O presidente, segundo a Lei de Poderes de Guerra de 1973, pode conduzir operações militares por até 60 dias sem autorização do Congresso quando há uma ameaça iminente ou um ataque aos EUA. Sem a aprovação do legislativo, ao fim desse período, ele deve encerrar qualquer uso das Forças Armadas.
Divisão sobre o Marco de 60 Dias
Os legisladores divergem sobre quando essa contagem de 60 dias realmente começa. Muitos consideram o dia 1º de maio como o marco, baseado na notificação de início de hostilidades feita por Donald Trump ao Congresso em 2 de março. No entanto, há aqueles que argumentam que o presidente pode prorrogar unilateralmente o envolvimento militar por mais 30 dias.
✨ O Congresso é chamado para intervir ou exercer supervisão sobre o conflito.
A Casa Branca, em declarações, argumenta que a guerra com o Irã chegou ao fim devido a um cessar-fogo acordado, evitando assim a necessidade de buscar autorização do Congresso. Um porta-voz da administração afirmou que as hostilidades que começaram em 28 de fevereiro foram encerradas, ressaltando que não houve confrontos desde o acordo de cessar-fogo no dia 7 de abril.
Pressão para Ação do Congresso
Legisladores, como o senador Thom Tillis, insistem que é essencial iniciar um diálogo para garantir que o Congresso aprove o uso da força militar, de modo que os americanos compreendam o respaldo legislativo ao executivo.

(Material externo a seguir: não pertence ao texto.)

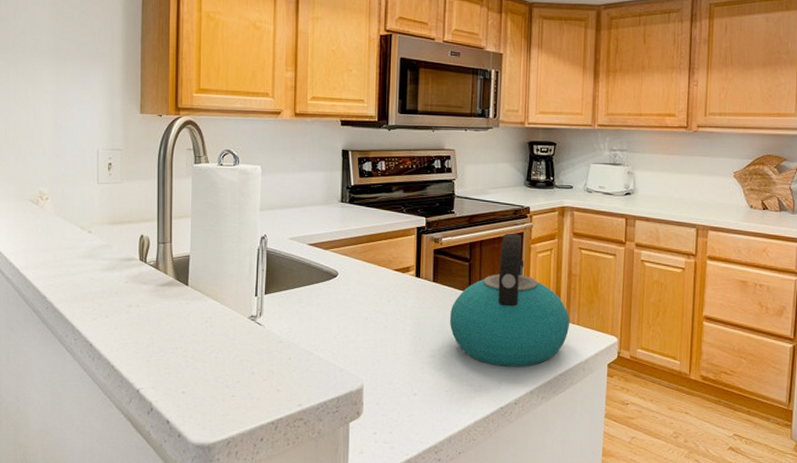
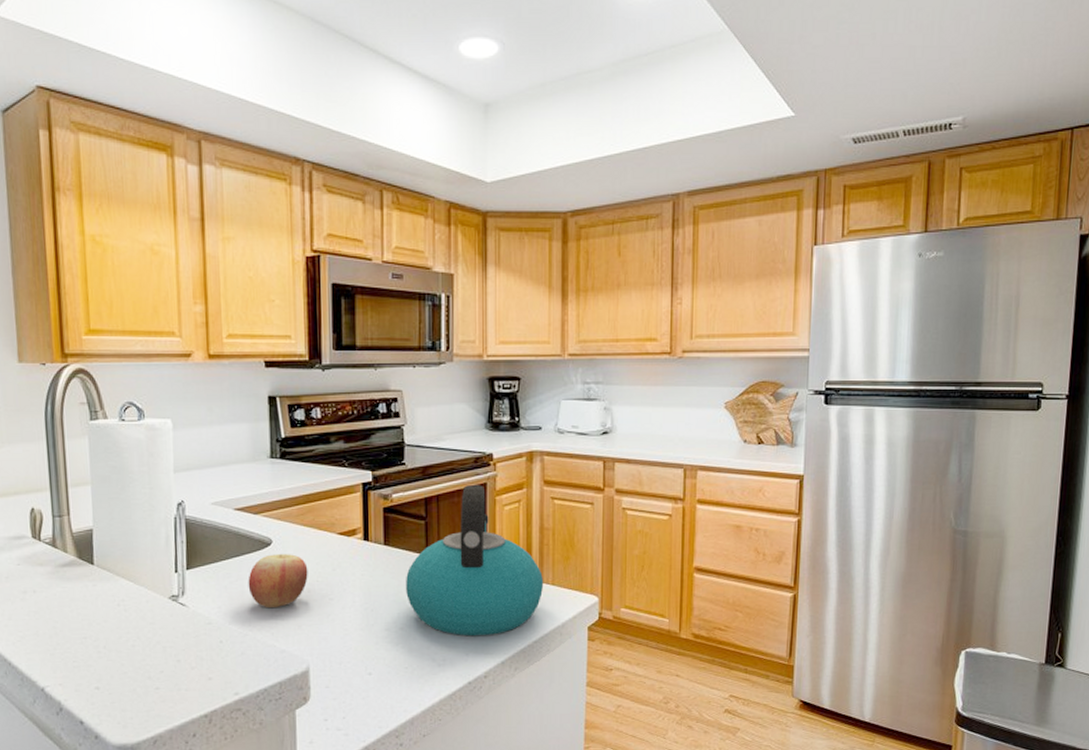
apple: none [315,285,367,332] -> present [248,554,308,609]

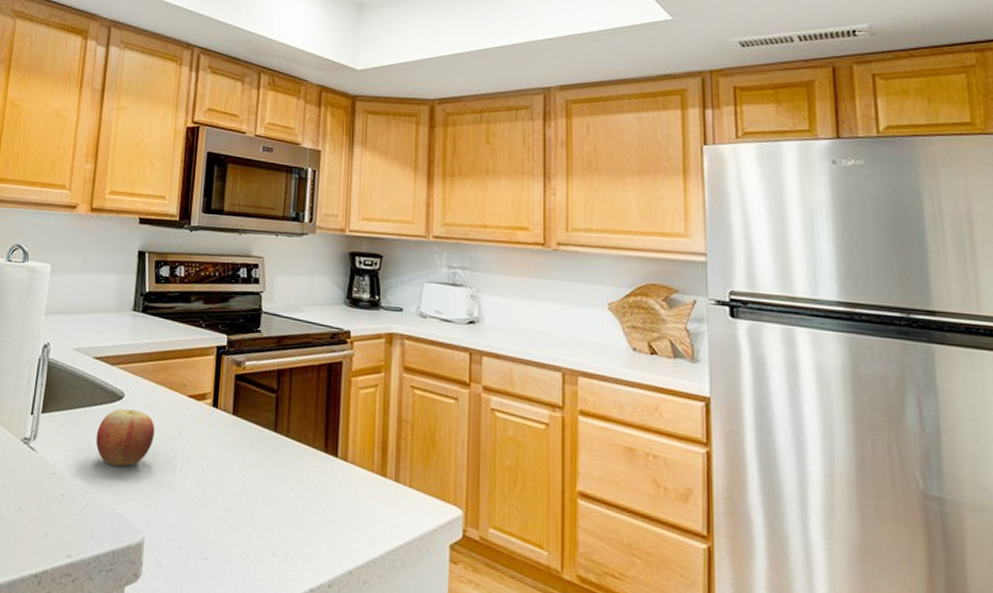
kettle: present [406,485,544,637] -> none [251,361,401,537]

Além disso, há uma crescente pressão por parte de democratas, liderados pelo senador Adam Schiff, que alegam que a guerra é ilegal, pois não havia uma ameaça iminente do Irã.
"A ação militar adicional deve ter objetivos claros e uma estratégia definida
A legisladora Susan Collins, que se juntou aos democratas na última votação, reiterou a necessidade de definir um plano claro antes de qualquer ação militar adicional. Enquanto isso, a possibilidade de o presidente prorrogar as operações por mais 30 dias é uma operação que recebe apoio de alguns republicanos, que afirmam que tal extensão é necessária para garantir a segurança das tropas durante a retirada.
✨ A luta legislativa continua sobre a autorização da guerra após o recesso.
O clima no Senado permanece tenso, com o senador Mike Rounds antecipando que o presidente solicitará a extensão, enquanto o líder da maioria no Senado, John Thune, indica que não há intenção de votar em uma autorização de guerra no curto prazo. A senadora Lisa Murkowski também se manifestou sobre a necessidade de uma autorização formal para uso da força, prometendo apresentar uma medida quando o Senado retornar do recesso.
Enquanto os debates se intensificam, a contagem dos 60 dias permanece no centro de um dilema jurídico e político que questiona o papel do Congresso nas decisões sobre segurança nacional e envolvimentos militares no exterior.